Structured products protocol Thetanuts Finance suffered an exploit on June 15, 2026, resulting in a loss of approximately $2.1 million, according to blockchain security firm PeckShield. The attack targeted a deprecated legacy vault that had been migrated years ago, and swift intervention by white hat hackers enabled the recovery of nearly $2 million in option tokens.
PeckShieldAlert first flagged the incident on social media, noting that the exploiter had swapped $105,000 in USDC for roughly 60 ETH and still held $34,000 in USDC-denominated option tokens. The white hat address managed to secure $2 million worth of option tokens, substantially limiting the damage.
Thetanuts Finance confirmed the exploit within hours, stating, “Our preliminary investigation indicates that this is once again, a deprecated vault that we have migrated from years ago. It has no relation to any of our current contracts or products.” The protocol promised a full post-mortem. Security researcher ExVul attributed the breach to a vulnerability in the vault’s redemption logic, while Blockaid’s detection system independently issued an alert with the exploiter’s and contract’s addresses.

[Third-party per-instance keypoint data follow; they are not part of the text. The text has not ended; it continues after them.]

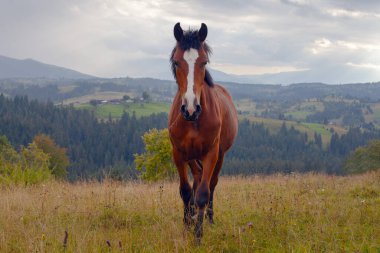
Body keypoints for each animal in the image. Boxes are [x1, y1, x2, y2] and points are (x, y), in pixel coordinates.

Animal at [168, 22, 238, 242]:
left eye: (204, 62)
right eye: (176, 62)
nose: (191, 109)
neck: (194, 121)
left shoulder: (211, 153)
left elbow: (203, 194)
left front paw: (198, 235)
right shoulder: (179, 153)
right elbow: (185, 191)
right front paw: (187, 225)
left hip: (220, 155)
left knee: (211, 185)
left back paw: (209, 219)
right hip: (192, 157)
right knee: (196, 179)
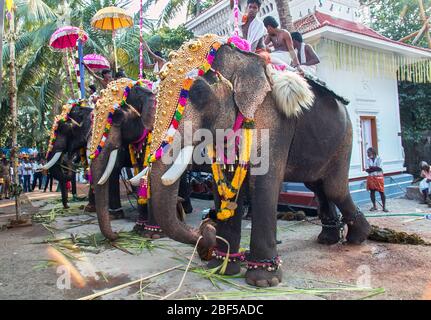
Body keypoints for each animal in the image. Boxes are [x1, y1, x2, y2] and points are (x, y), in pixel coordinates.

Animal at [130, 35, 372, 288]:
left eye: (198, 92)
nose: (207, 228)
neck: (241, 57)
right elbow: (225, 187)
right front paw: (221, 268)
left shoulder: (273, 120)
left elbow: (264, 183)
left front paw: (264, 280)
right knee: (317, 186)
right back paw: (327, 239)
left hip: (345, 139)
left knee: (334, 187)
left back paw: (358, 238)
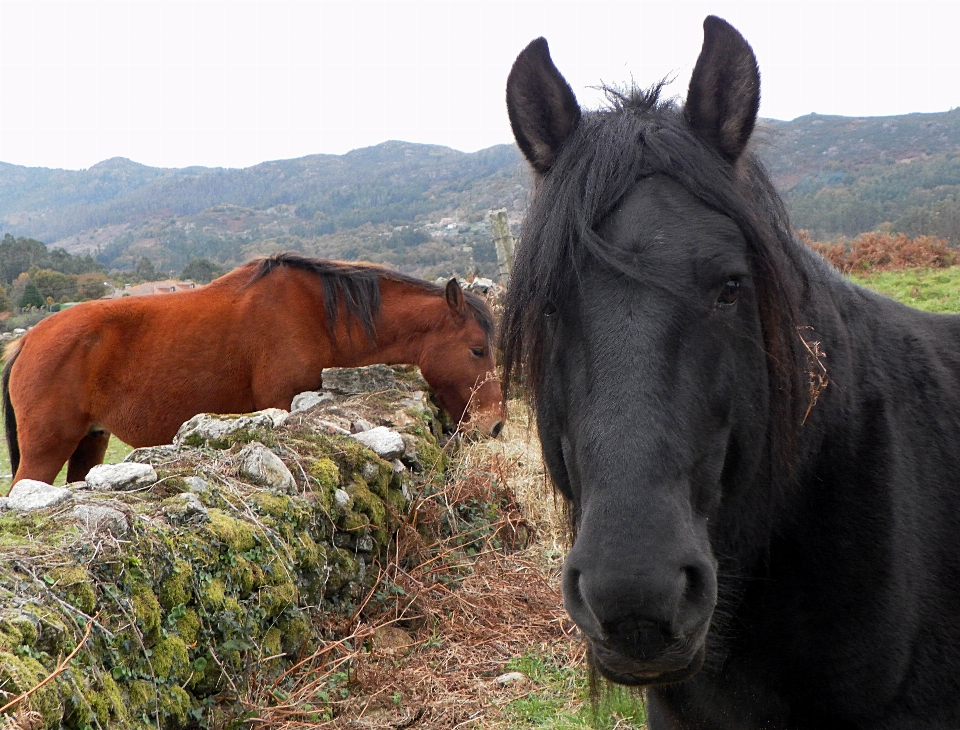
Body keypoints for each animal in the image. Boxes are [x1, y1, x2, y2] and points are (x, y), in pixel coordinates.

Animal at [1, 250, 502, 484]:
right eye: (478, 350)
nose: (495, 424)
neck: (322, 315)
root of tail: (27, 340)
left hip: (91, 442)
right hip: (45, 451)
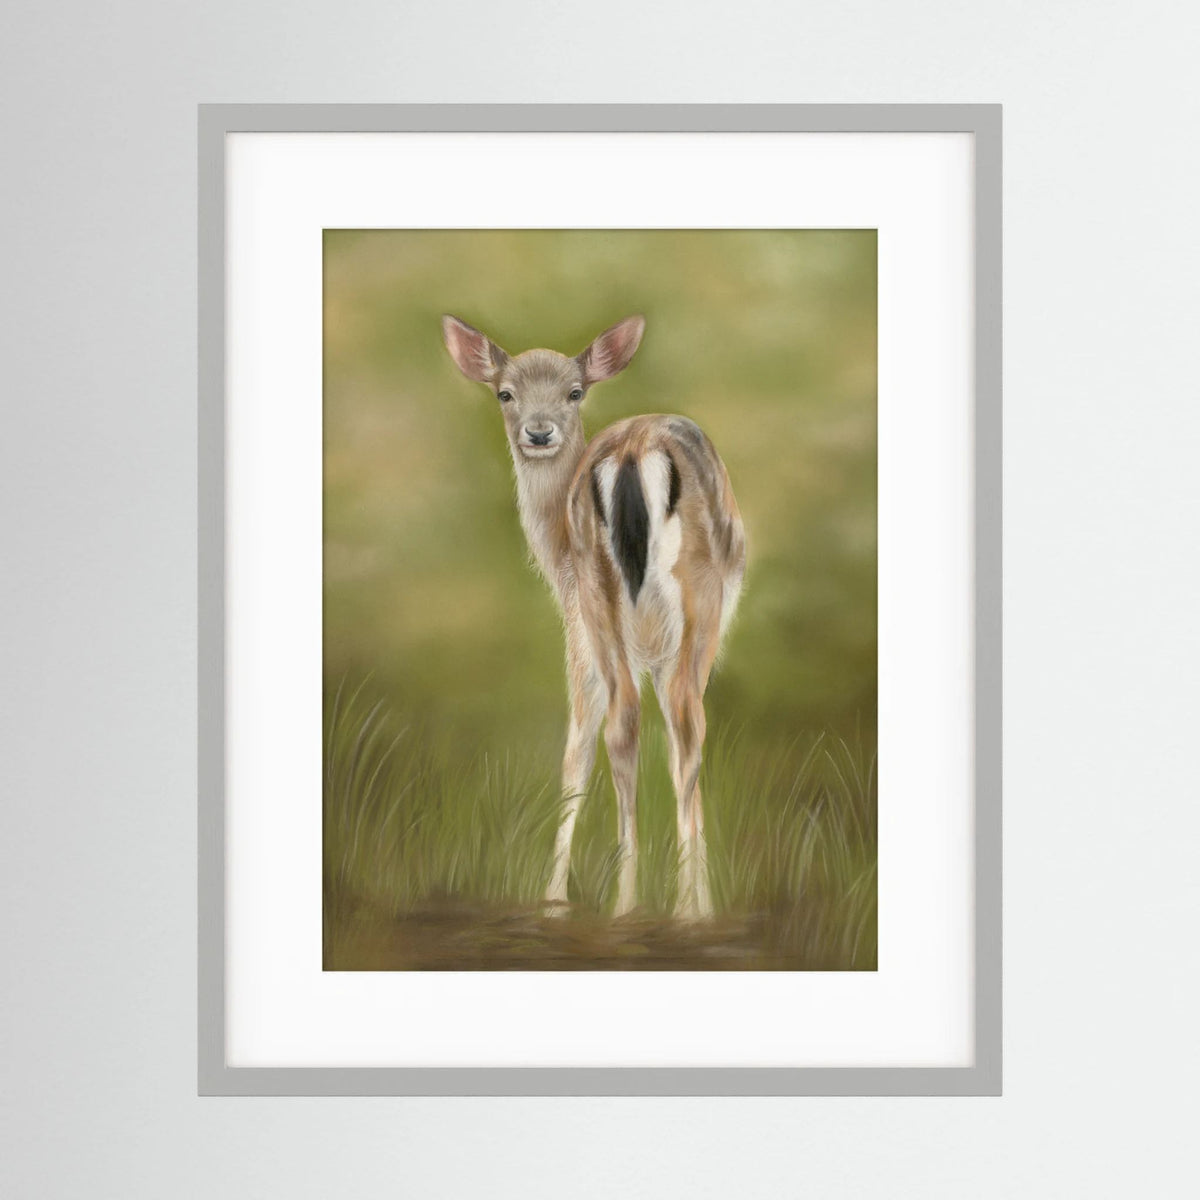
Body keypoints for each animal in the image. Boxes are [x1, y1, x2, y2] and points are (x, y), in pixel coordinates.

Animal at [442, 314, 746, 919]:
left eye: (574, 392)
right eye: (504, 392)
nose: (538, 433)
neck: (554, 556)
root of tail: (632, 452)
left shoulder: (590, 631)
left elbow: (584, 747)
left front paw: (555, 899)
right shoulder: (591, 636)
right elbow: (588, 749)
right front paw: (557, 897)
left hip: (606, 598)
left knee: (634, 723)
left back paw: (633, 904)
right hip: (684, 602)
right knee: (677, 723)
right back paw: (669, 910)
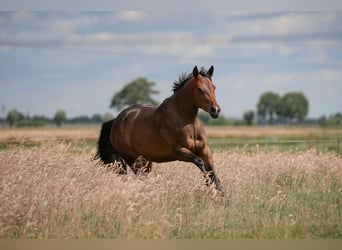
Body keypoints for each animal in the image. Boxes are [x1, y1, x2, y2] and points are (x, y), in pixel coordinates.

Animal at [95, 65, 224, 194]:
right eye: (199, 89)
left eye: (214, 87)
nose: (215, 110)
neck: (188, 123)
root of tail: (116, 120)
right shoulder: (179, 151)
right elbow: (200, 163)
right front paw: (209, 187)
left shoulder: (205, 150)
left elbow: (213, 173)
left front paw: (221, 195)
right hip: (132, 160)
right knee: (136, 176)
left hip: (145, 160)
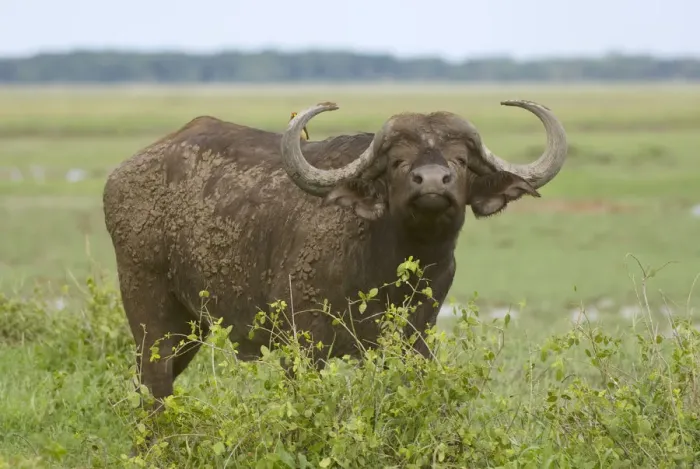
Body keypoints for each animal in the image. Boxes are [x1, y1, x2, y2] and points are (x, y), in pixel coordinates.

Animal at [103, 99, 568, 408]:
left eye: (461, 160)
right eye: (397, 161)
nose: (433, 181)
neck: (383, 263)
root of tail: (120, 176)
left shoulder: (416, 340)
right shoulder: (303, 348)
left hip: (189, 327)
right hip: (150, 316)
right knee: (154, 388)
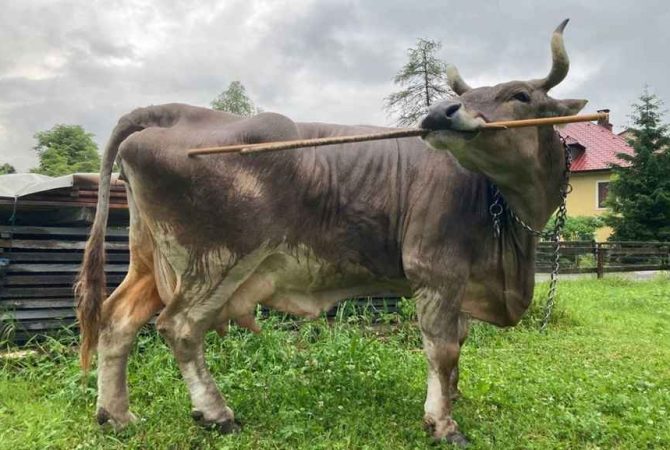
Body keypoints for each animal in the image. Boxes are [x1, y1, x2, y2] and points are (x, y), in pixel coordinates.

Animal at [76, 20, 587, 445]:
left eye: (520, 95)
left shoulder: (463, 281)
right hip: (216, 261)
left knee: (117, 321)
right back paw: (216, 413)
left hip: (152, 261)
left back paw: (116, 415)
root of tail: (173, 111)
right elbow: (441, 350)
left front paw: (452, 399)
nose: (441, 112)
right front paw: (443, 423)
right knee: (180, 327)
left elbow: (457, 344)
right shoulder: (435, 271)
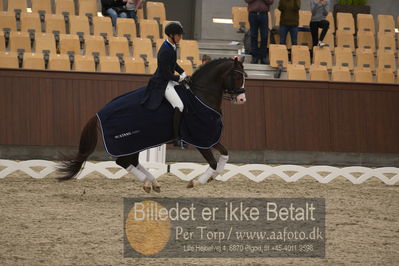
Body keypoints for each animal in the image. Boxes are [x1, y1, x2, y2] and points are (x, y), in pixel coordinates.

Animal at [57, 57, 248, 192]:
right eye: (237, 75)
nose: (242, 99)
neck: (200, 95)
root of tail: (99, 113)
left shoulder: (210, 138)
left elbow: (225, 155)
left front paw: (211, 177)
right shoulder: (200, 139)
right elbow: (214, 162)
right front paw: (196, 182)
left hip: (136, 143)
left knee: (131, 162)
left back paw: (153, 182)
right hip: (128, 142)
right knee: (123, 162)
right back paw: (148, 183)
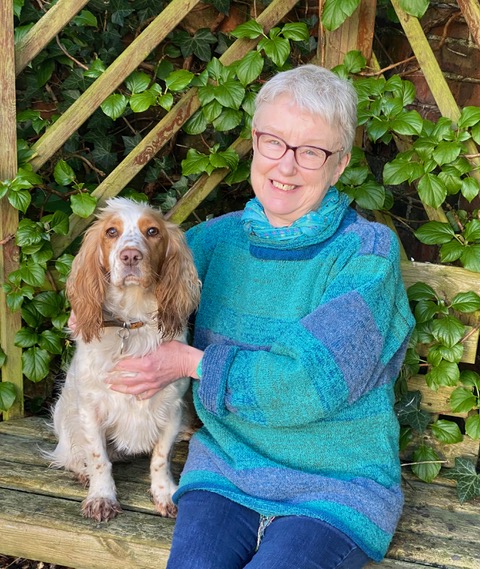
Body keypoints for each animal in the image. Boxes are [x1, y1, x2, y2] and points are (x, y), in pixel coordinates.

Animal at [50, 197, 202, 520]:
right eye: (111, 232)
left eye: (153, 231)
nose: (130, 256)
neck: (132, 322)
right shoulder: (91, 409)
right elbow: (98, 458)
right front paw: (101, 496)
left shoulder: (171, 406)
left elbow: (160, 457)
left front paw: (164, 493)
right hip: (64, 412)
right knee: (70, 453)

The incident adds to a growing series of attacks on deprecated protocols. Earlier in June, Aztec Connect, an abandoned privacy bridge, lost $2.1 million due to a verification flaw in immutable smart contracts. So far in June, total DeFi exploit losses have exceeded $46 million, and the pace may rival or surpass May’s figures. The Thetanuts case underscores that abandoned code can remain a significant risk for residual funds.